Code | DS/UK/52 |
Dates | 1874-1965 |
Person Name | Churchill; Sir; Winston Leonard (1874-1965); politician, Prime Minister of the United Kingdom, Chairman of the Imperial War Graves Commission |
Surname | Churchill |
Forenames | Winston Leonard |
PreTitle | Sir |
Epithet | politician, Prime Minister of the United Kingdom, Chairman of the Imperial War Graves Commission |
Source | CWGC Archive, CM 3/1/147, COMMISSION MEETING NO. 478, 18/03/1965; Commonwealth War Graves Commission, ‘Sir Fabian Ware: Founder of the Commonwealth War Graves Commission’, https://issuu.com/wargravescommission/docs/ware/1?e=4065448/5797465 (Date accessed: 21/04/2017); Philip Longworth, The Unending Vigil, (London: Constable & Company Ltd., 1967); "Dod's Peerage, 1918", (London: Butler and Tanner, 1918) |
Biographical Note | Sir Winston Leonard Spencer-Churchill KG OM CH TD PC PCc DL FRS RA was a British politician and Prime Minister of the United Kingdom from 1940-1945, and again from 1951-1955. From 1919-1921, Sir Winston Churchill was the Commission’s Chairman and then was a Member of the Commission from 1921-1922.
Winston Leonard Spencer-Churchill was born on 30 November 1874.
He was educated at Harrow and Royal Military College, Sandhurst. On 12 September 1908, he married Clementine, daughter of the late Sir Henry Montague.

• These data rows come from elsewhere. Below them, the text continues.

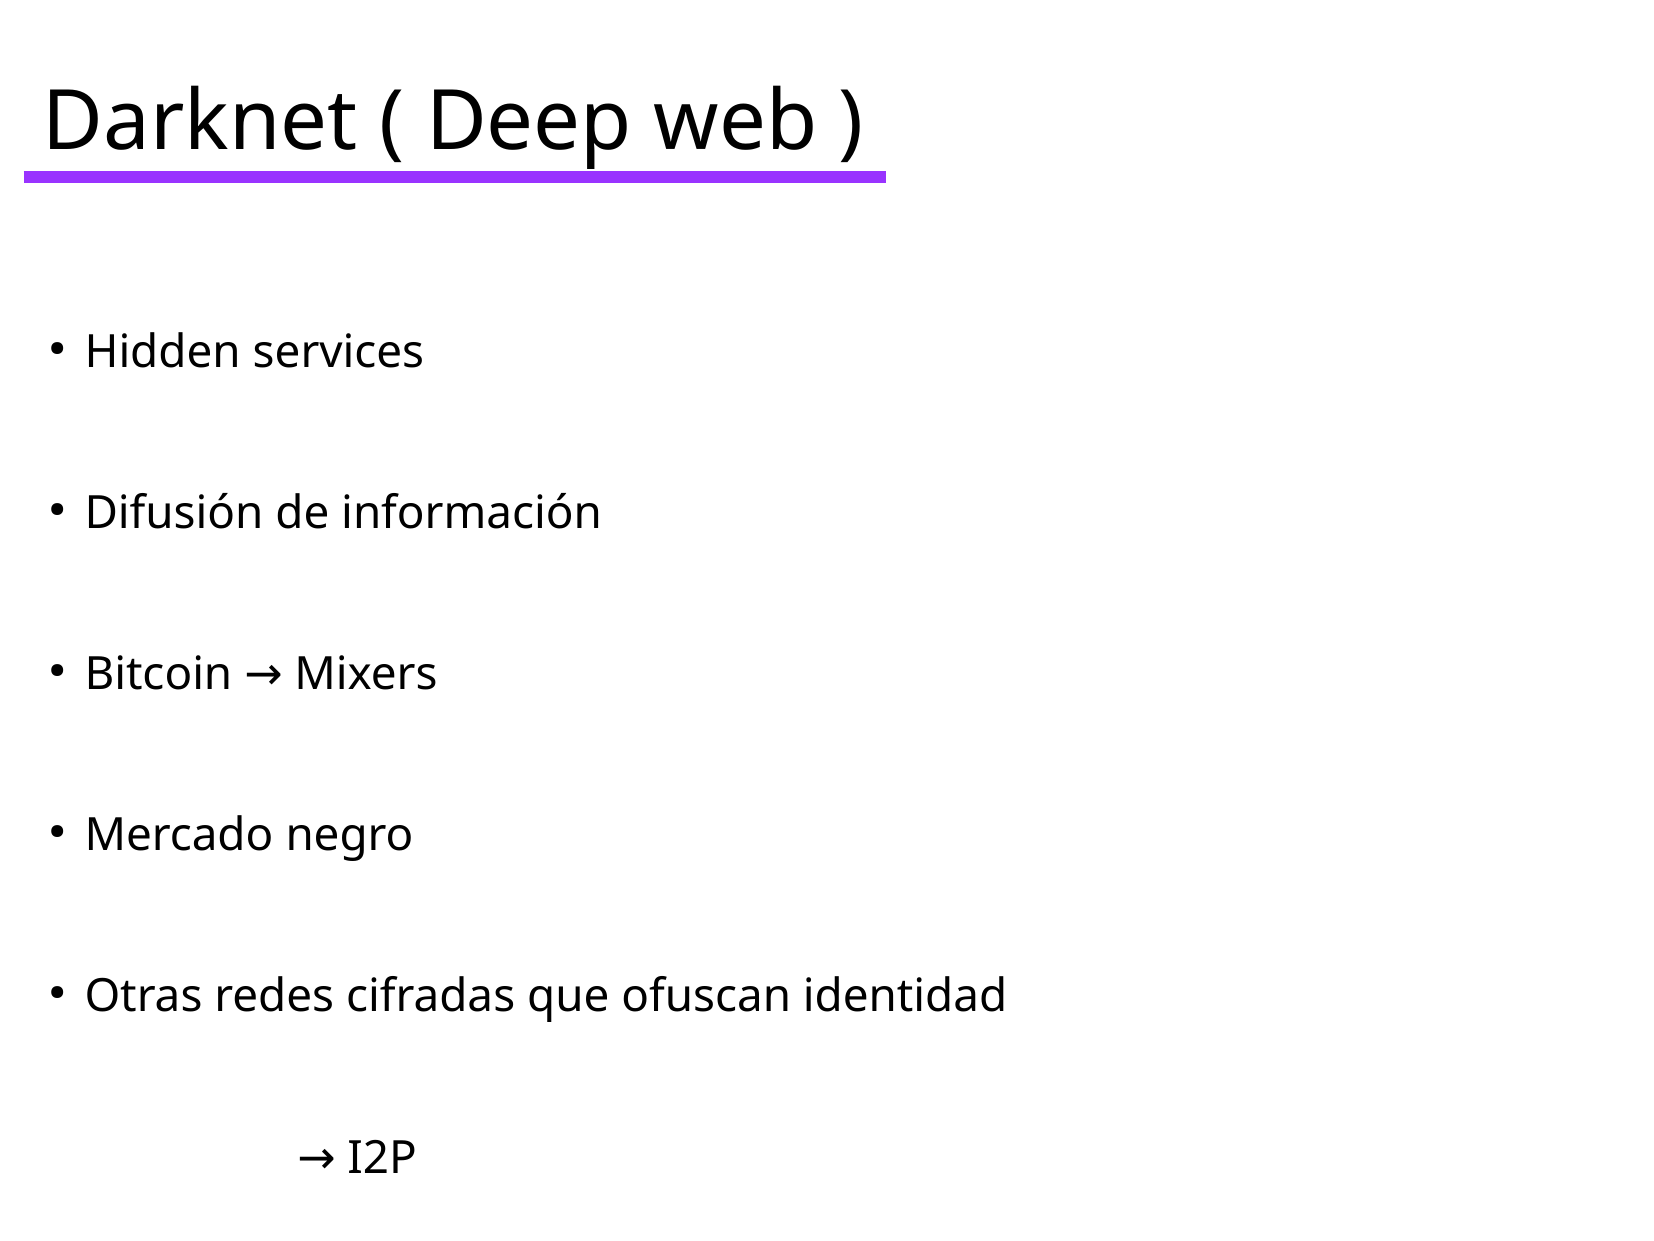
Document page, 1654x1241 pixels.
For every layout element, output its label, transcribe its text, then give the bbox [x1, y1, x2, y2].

title Darknet ( Deep web ) [0, 10, 1288, 225]
text_box Hidden services Difusión de información Bitcoin → Mixers Mercado negro Otras redes cifradas que ofuscan identidad → I2P → Freenet [34, 248, 1619, 1140]
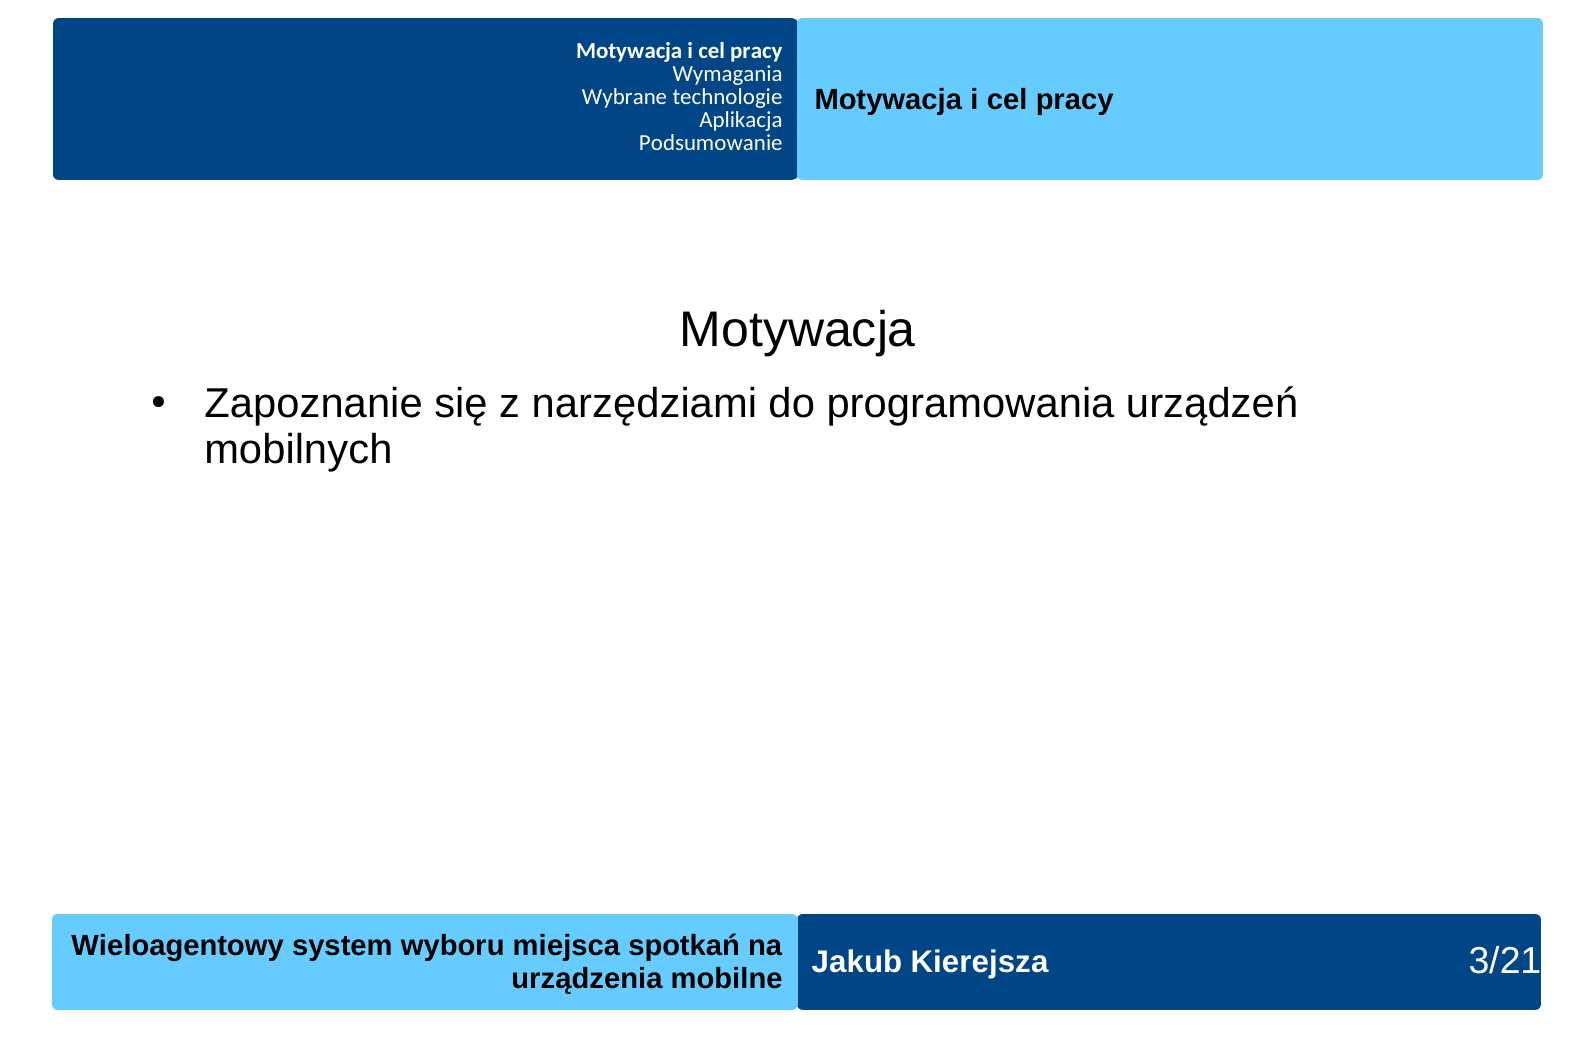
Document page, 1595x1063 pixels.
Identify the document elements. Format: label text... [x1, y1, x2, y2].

list Motywacja Zapoznanie się z narzędziami do programowania urządzeń mobilnych [133, 223, 1463, 846]
text_box <number>/21 [1426, 931, 1556, 1031]
title Motywacja i cel pracy [802, 23, 1537, 175]
title Wieloagentowy system wyboru miejsca spotkań na urządzenia mobilne [57, 919, 792, 1004]
title Motywacja i cel pracy Wymagania Wybrane technologie Aplikacja Podsumowanie [59, 23, 792, 175]
title Jakub Kierejsza [802, 919, 1536, 1004]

In January 1919, Churchill expressed his view in support of the preservation of the ruins of Ypres as a memorial to the war dead but this scheme was rejected by the local citizens. In 1920, as Secretary of State for War and Air, and Chairman of Commons, it had fallen to Churchill to defend the Commission’s policy in the House of Commons from those who were opposed to it and wished relatives of the fallen to have greater freedom of choice. Churchill, with convincing clarity and skill, explained that equality of sacrifice deserved equality of commemoration, and that the magnitude of the Commission’s task demanded uniformity of treatment for it to be accomplished with in a lifetime. Churchill was credited with winning the universal approval and confidence of the peoples of the Commonwealth in the Commission’s work.
In late 1940, Churchill provided approval for the Commission to commemorate the civilians who had been killed during the Second World War as a result of enemy action. The subsequent rolls of honour were not published during the war for fear of the adverse impact it would have had on morale, with the number of civilian deaths possibly exceeding that of military deaths.